On Sep 1, 2009, at 9:36 PM, Ross Singer <[log in to unmask]> wrote:
> On Tue, Sep 1, 2009 at 7:51 PM, Edward M.
> Corrado<[log in to unmask]> wrote:
>> Thus I have to believe them that they did not have a compromised
>> server and instead they had a hardware failure. I have no idea why
>> they couldn't just restore from backup which would at least gotten
>> them back to where they were from the last backup (which presumably
>> was at most a week ago, if not someone should have a lot of
>> to do to someone).
> I didn't want to join this speculation party, but here goes.
> It's quite possible that part of the problem here is that the
> "significant hardware failure" meant that the replacement was a
> completely different architecture (let's say for argument's sakes that
> the server that failed was AS/400 and the replacement was Solaris on
> an Intel server) because IT policy (or, you know, reality) dictated
> that the old hardware would be replaced if it failed.

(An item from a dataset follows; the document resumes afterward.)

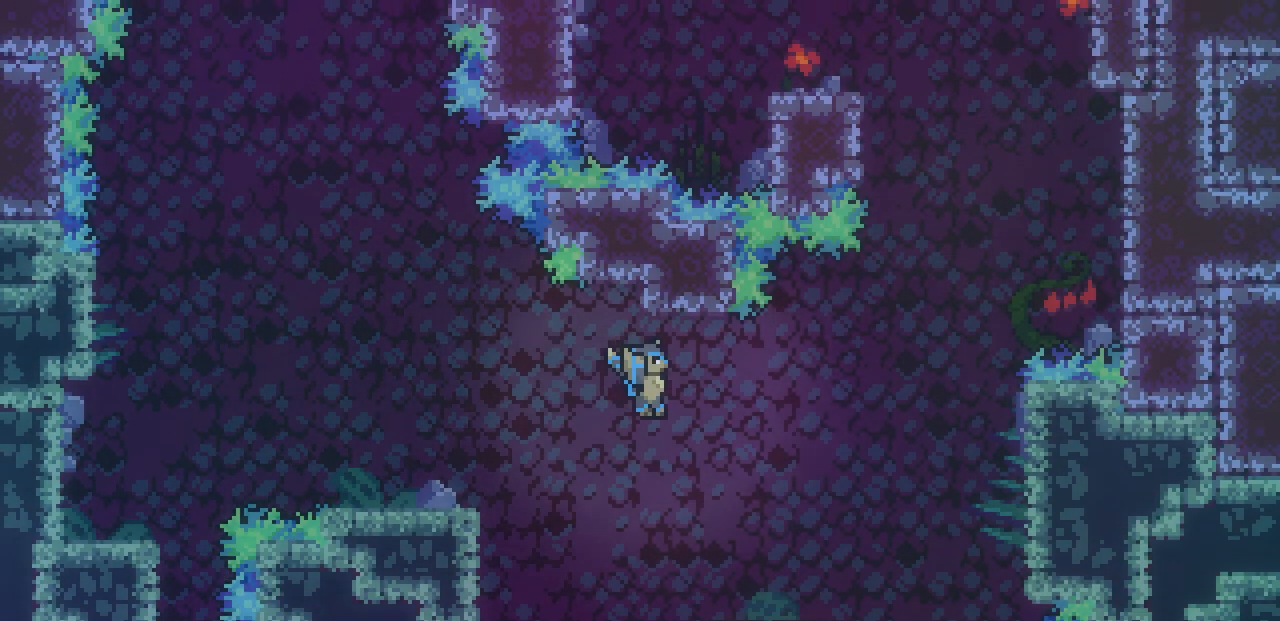
{"keys": ["right"], "events": [[367, "z", "up"]]}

> So then we're not just talking about backing up from tape -- things
> need to be compiled -- there are perhaps problems with legacy C
> libraries, character sets, *whatever*.
> When I was working at Emory, we had a grant funded project that
> indexed a handful of collections of SGML EAD files in an app called
> iSearch (http://www.etymon.com/tr.html#). When the (admittedly
> neglected) VA Linux server it ran on had a major problem it was
> insanely non-trivial to get this completely orphaned application
> running in a contemporary operating system (in this case, RedHat).

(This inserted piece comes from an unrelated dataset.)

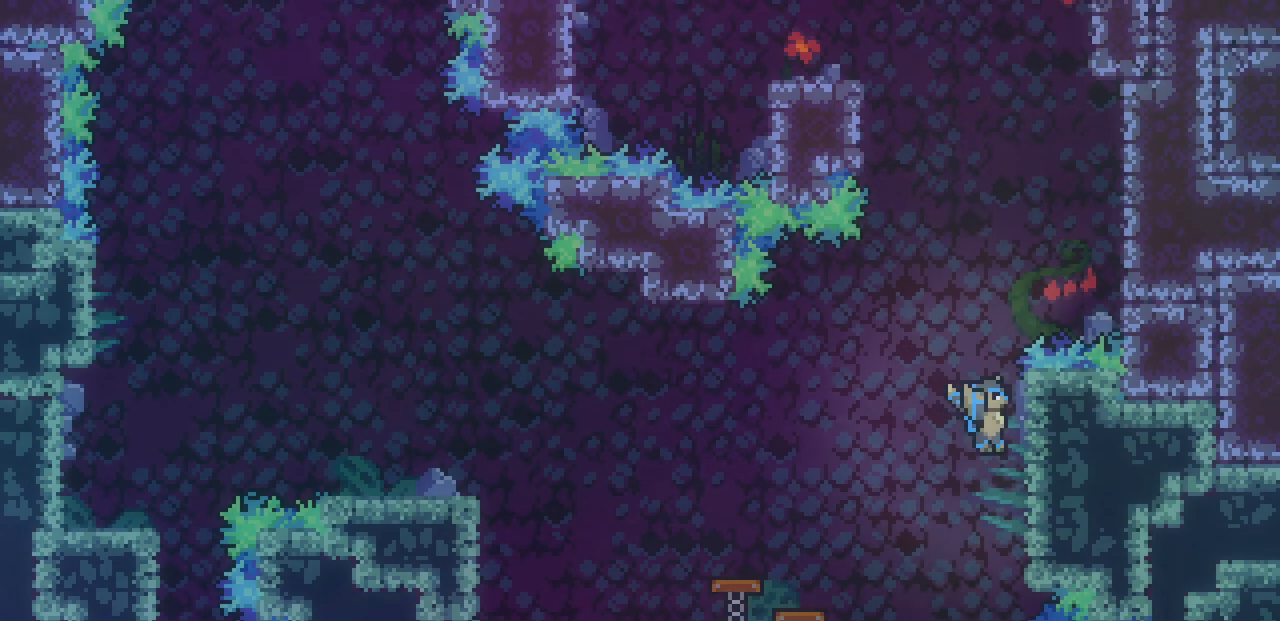
{"keys": ["shift", "up"], "events": [[167, "right", "up"]]}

> Old versions of iSearch /would not under any circumstances/ compile --
> new ones couldn't read the old data. The application was down for --
> I don't know -- months, IIRC. Granted, this was nowhere near the
> priority of GPO's PURL server -- but you can't stop time to solve
> these sorts of Catch-22s, either.
> Things happen. Catastrophes generally have the added advantage of
> ensuring they don't happen again for a while.
For arguments sake, let's say youe speculation is correct. In this
case this would be a huge management failure. If you are running a
major service you need to plan for hardware failure. This isn't rocket
science, this is sysadmin 101. Hardware fails.